*INSTRUCTION*.
Every entry below should come back unchanged, except that the pictures are dropped.

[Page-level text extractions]
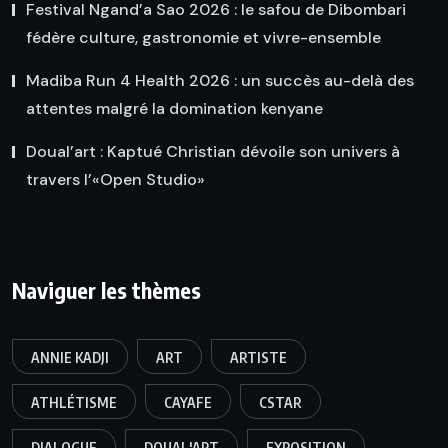
Festival Ngand’a Sao 2026 : le safou de Dibombari
fédère culture, gastronomie et vivre-ensemble
Madiba Run 4 Health 2026 : un succès au-delà des
attentes malgré la domination kenyane
Doual’art : Kaptué Christian dévoile son univers à
travers l’«Open Studio»
Naviguer les thèmes
ANNIE KADJI
ART
ARTISTE
ATHLÉTISME
CAYAFE
CSTAR
DIALOGUE
DOUAL'ART
EXPOSITION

*TASK OUTPUT*.
Festival Ngand’a Sao 2026 : le safou de Dibombari
fédère culture, gastronomie et vivre-ensemble
Madiba Run 4 Health 2026 : un succès au-delà des
attentes malgré la domination kenyane
Doual’art : Kaptué Christian dévoile son univers à
travers l’«Open Studio»
Naviguer les thèmes
ANNIE KADJI
ART
ARTISTE
ATHLÉTISME
CAYAFE
CSTAR
DIALOGUE
DOUAL'ART
EXPOSITION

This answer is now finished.